Current Market Prices
Crude Oil
July 2023 NYMEX contracts rolled off the board at $70.50/bbl, losing $1.28 on its final day of trading (Tuesday). The new prompt month contract, August 2023, was $1.34 higher on its first day of trading, settling at $72.53/bbl. However early trading today has given back all of yesterday’s gain and then some, currently down more than $2/bbl to $70.45 as U.S. Fed Chair Jerome Powell told Congress late yesterday that additional interest rate hikes would be needed in the back half of 2023 to further tighten inflation. His testimony continues today so additional negative sentiment could push prices even lower. Despite the interest rate news, there’s numerous factors that support prices well above what they are currently trading at - more than a million bpd of OPEC oil cuts, record imports to China, very high refinery funs rates and a bullish outlook for air travel. EIA also released crude inventory numbers this morning, indicating a 3.8mm bbl draw.

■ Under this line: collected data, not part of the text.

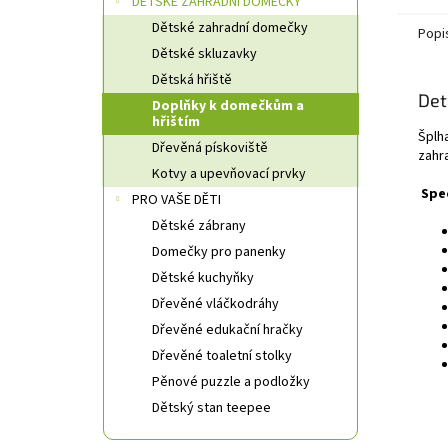
DĚTSKÉ ZAHRADNÍ DOMEČKY
Dětské zahradní domečky
Popi
Dětské skluzavky
Dětská hřiště
Det
Doplňky k domečkům a
hřištím
Šplh
Dřevěná pískoviště
zahr
Kotvy a upevňovací prvky
Spe
PRO VAŠE DĚTI
Dětské zábrany
Domečky pro panenky
Dětské kuchyňky
Dřevěné vláčkodráhy
Dřevěné edukační hračky
Dřevěné toaletní stolky
Pěnové puzzle a podložky
Dětský stan teepee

www.eia.gov/petroleum/supply/weekly
Rig Count
The overall U.S. rig count had a significant 27 rig drop compared to the prior week, with the bulk of the loss coming on the oil side - down 22 to 606 while gas rigs fell five to 138. The SCOOP+STACK took the crown for this biggest loser, laying down seven rigs with 35 remaining active. This is the sixth straight week the rig count has dropped and since the start of 2023, there are 122 less active rigs with nearly half coming in the last 6 week stretch.
Natural Gas
Natural Gas made its way back to the bulls earlier this week as futures closed in on $2.70. With the latest heat wave making its way to the southern plains, Texas spot prices hit a 3-month high amid record AC demand. The excessive heat warnings boosted demand and drove Henry Hub prices up nearly 11%, the highest settlement since early March. Prices have maintained the $2.60 range most of the week as the longer-term forecast looks to move the heat to the western states. Also worth noting, European demand is on the rise, early hurricane activity is being monitored in the Atlantic and power generation continues to shift from coal to natural gas. Look for August futures to continue riding the heat wave as the market tries to stay with the bulls.

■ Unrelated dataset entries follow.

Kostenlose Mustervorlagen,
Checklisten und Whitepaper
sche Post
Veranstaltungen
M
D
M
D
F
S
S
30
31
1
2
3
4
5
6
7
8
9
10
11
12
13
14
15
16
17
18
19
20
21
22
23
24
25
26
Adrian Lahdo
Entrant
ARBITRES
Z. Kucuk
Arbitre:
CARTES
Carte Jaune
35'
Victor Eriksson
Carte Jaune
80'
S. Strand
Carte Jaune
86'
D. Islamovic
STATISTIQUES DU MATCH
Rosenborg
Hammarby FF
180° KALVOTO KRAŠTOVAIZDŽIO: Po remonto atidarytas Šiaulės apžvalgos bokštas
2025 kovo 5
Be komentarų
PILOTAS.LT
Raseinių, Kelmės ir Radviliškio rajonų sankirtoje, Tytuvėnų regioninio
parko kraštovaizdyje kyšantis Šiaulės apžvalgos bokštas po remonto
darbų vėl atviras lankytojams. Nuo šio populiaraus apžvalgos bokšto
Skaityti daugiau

Natural gas spot prices have fallen in the Midcon, despite an increase in demand. Chicago city-gates spot prices were down $.10 to $2.15/MMBtu while NGPL was down $.10 to $2.10/MMBtu. In the futures market, Chicago city-gates is up $.01 to $.28 discount to Henry Hub while ANR OK and NGPL Midcon are $.22 and $.25 back. Total demand in the Midcon was forecasted to hit 13.21 Bcf/d, an increase of 621 MMcf/d. In the Midcon producing region, residential-commercial demand was expected to reach 1.83 Bcf/d with power demand reaching 1.54 Bcf/d, according to S&P Global Commodity Insights data. Additionally, net flows in the producing region are up 500 MMcf/d when compared to month-to-date flows from last year.
The EIA released storage numbers this morning, coming in at 2,729 Bcf, representing a net +95 Bcf increase from the previous week. This increase was slightly more than marketplace expectations of +90 Bcf increase. Stocks were 571 Bcf less this time last year and come in 362 Bcf above the 5 yr. historical range of 2,367 Bcf.
Natural Gas Liquids
Ethane and Propane in Mont Belvieu were both up 7% and 4%, respectively, with all other products dead flat compared to same period a week ago. Ethane in Conway showed the largest percentage gain on the week, adding 11% while Natural Gasolines picked up a 7% gain. Isobutane dropped 5%.